Skip to content

Learning Loop

Extracts successful techniques, payloads, and bypasses from completed engagements and stores them in a learning index. On future engagements, the index recommends payloads that have historically worked on similar tech stacks.


How it works

  1. After an engagement completes, the extraction endpoint parses all FINDING-*.md files
  2. For each verified finding, it extracts:
    • The CWE
    • The successful payload or technique
    • The bypass type (e.g., WAF bypass, filter evasion)
    • The target's tech stack
  3. Each technique is stored with a success_count that increments if the same payload succeeds again on a different engagement
  4. The recommendation engine queries the index and ranks techniques by success rate for the given tech stack and CWE

What gets extracted

Field Source Example
cwe Finding CWE tag CWE-89
tech_stack context.json Spring Boot + PostgreSQL
technique Finding description Time-based blind SQLi via ORDER BY
payload Finding PoC ' OR SLEEP(5)-- -
bypass_type Finding notes WAF bypass via chunked encoding

API endpoints

Extract techniques from engagement

POST /api/v1/learning/engagements/{engagement_name}/extract

Parses the engagement's findings and adds new techniques to the index. Returns the number of techniques extracted.

Response:

{
  "engagement": "acme-2026-q1",
  "techniques_extracted": 12,
  "techniques": [
    {
      "id": 45,
      "cwe": "CWE-89",
      "tech_stack": "Spring Boot + PostgreSQL",
      "technique": "Time-based blind SQLi via ORDER BY clause",
      "payload": "1 AND (SELECT 1 FROM (SELECT SLEEP(5))a)-- -",
      "bypass_type": "WAF chunked encoding",
      "success_count": 3,
      "last_used_at": "2026-03-15T16:00:00Z"
    }
  ]
}

Get recommendations

GET /api/v1/learning/recommend?tech_stack=Spring+Boot&cwes=CWE-89,CWE-79&limit=20
Parameter Type Default Description
tech_stack query * Filter by tech stack
cwes query all Comma-separated CWE IDs
limit query 20 Max recommendations (1-100)

Response (LearningRecommendation[]):

[
  {
    "cwe": "CWE-89",
    "tech_stack": "Spring Boot + PostgreSQL",
    "recommended_payloads": [
      "' OR SLEEP(5)-- -",
      "1 UNION SELECT NULL,NULL,version()-- -"
    ],
    "recommended_techniques": [
      "Time-based blind via ORDER BY",
      "UNION-based via column count enumeration"
    ],
    "historical_success_rate": 0.73
  }
]

Statistics

GET /api/v1/learning/stats

Aggregate statistics: total techniques, top CWEs, most successful payloads, coverage by tech stack.

List all techniques

GET /api/v1/learning/techniques?cwe=CWE-89&tech_stack=Spring+Boot&limit=50

Browse the full learning index with optional filters.

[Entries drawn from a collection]
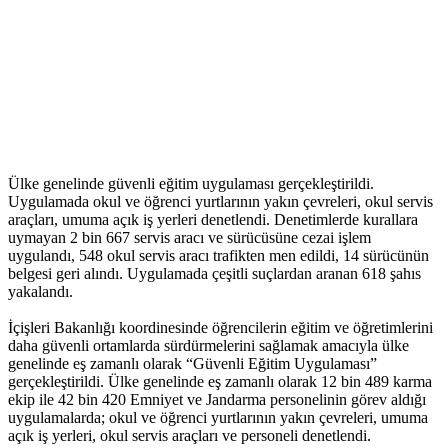
Ülke genelinde güvenli eğitim uygulaması gerçekleştirildi.
Uygulamada okul ve öğrenci yurtlarının yakın çevreleri, okul servis
araçları, umuma açık iş yerleri denetlendi. Denetimlerde kurallara
uymayan 2 bin 667 servis aracı ve sürücüsüne cezai işlem
uygulandı, 548 okul servis aracı trafikten men edildi, 14 sürücünün
belgesi geri alındı. Uygulamada çeşitli suçlardan aranan 618 şahıs
yakalandı.
İçişleri Bakanlığı koordinesinde öğrencilerin eğitim ve öğretimlerini
daha güvenli ortamlarda sürdürmelerini sağlamak amacıyla ülke
genelinde eş zamanlı olarak “Güvenli Eğitim Uygulaması”
gerçekleştirildi. Ülke genelinde eş zamanlı olarak 12 bin 489 karma
ekip ile 42 bin 420 Emniyet ve Jandarma personelinin görev aldığı
uygulamalarda; okul ve öğrenci yurtlarının yakın çevreleri, umuma
açık iş yerleri, okul servis araçları ve personeli denetlendi.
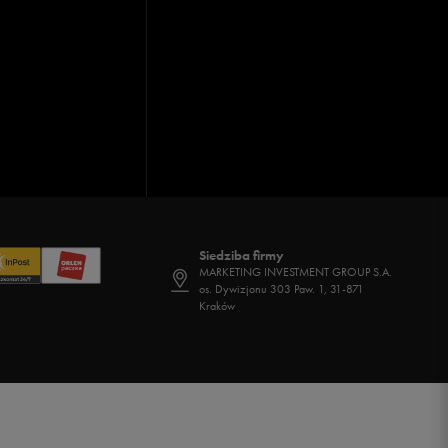
Siedziba firmy
MARKETING INVESTMENT GROUP S.A.
os. Dywizjonu 303 Paw. 1, 31-871
Kraków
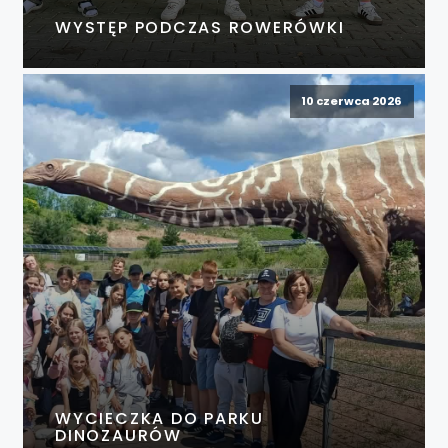
WYSTĘP PODCZAS ROWERÓWKI
10 czerwca 2026
WYCIECZKA DO PARKU
DINOZAURÓW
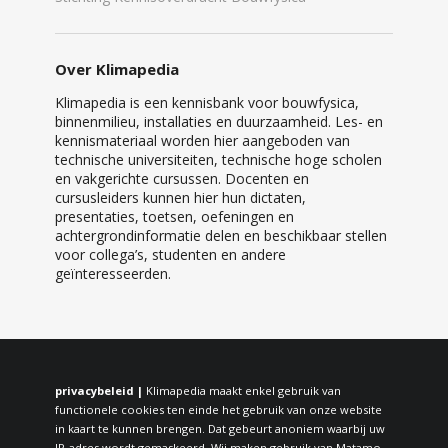
Over Klimapedia
Klimapedia is een kennisbank voor bouwfysica,
binnenmilieu, installaties en duurzaamheid. Les- en
kennismateriaal worden hier aangeboden van
technische universiteiten, technische hoge scholen
en vakgerichte cursussen. Docenten en
cursusleiders kunnen hier hun dictaten,
presentaties, toetsen, oefeningen en
achtergrondinformatie delen en beschikbaar stellen
voor collega’s, studenten en andere
geïnteresseerden.
privacybeleid |
Klimapedia maakt enkel gebruik van
functionele cookies ten einde het gebruik van onze website
in kaart te kunnen brengen. Dat gebeurt anoniem waarbij uw
IP-adres wordt gemaskeerd. Wij maken gebruik van Matamo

Problem: Continue the Learning Loop page from the point where it ends.

Written answer:
Trigger Hindsight reflection

POST /api/v1/learning/engagements/{engagement_name}/reflect

Triggers a Hindsight reflection cycle — analyzes all stored memories and synthesizes mental models (patterns, correlations, actionable insights). Requires Hindsight to be enabled.

Response:

{
  "status": "ok",
  "engagement": "acme-2026-q1",
  "tech_stack": "Spring Boot + PostgreSQL",
  "reflection": "Pattern: Java web apps using Spring Boot + Hibernate are 73% likely to have HQL injection when user input reaches dynamic queries. Most successful bypass: parameterized LIKE with wildcard injection."
}

Check Hindsight health

GET /api/v1/learning/hindsight/health

Returns the status of the Hindsight agent memory service.


CLI equivalent

The /learn skill runs the same extraction from the command line. It's automatically called at the end of a /pentest run.

Use /learn <engagement_name> --reflect to also trigger a Hindsight reflection cycle after extraction.


Hindsight agent memory integration

The learning loop uses a dual-write architecture: SQL (primary) + Hindsight (semantic memory).

What Hindsight adds

Capability SQL (existing) Hindsight (new)
Exact match by CWE/tech_stack Yes Yes
Semantic similarity search No Yes
Cross-engagement graph No Yes
Temporal memory No Yes
Reflection/mental models No Yes
Works when Hindsight is down Yes N/A (graceful fallback)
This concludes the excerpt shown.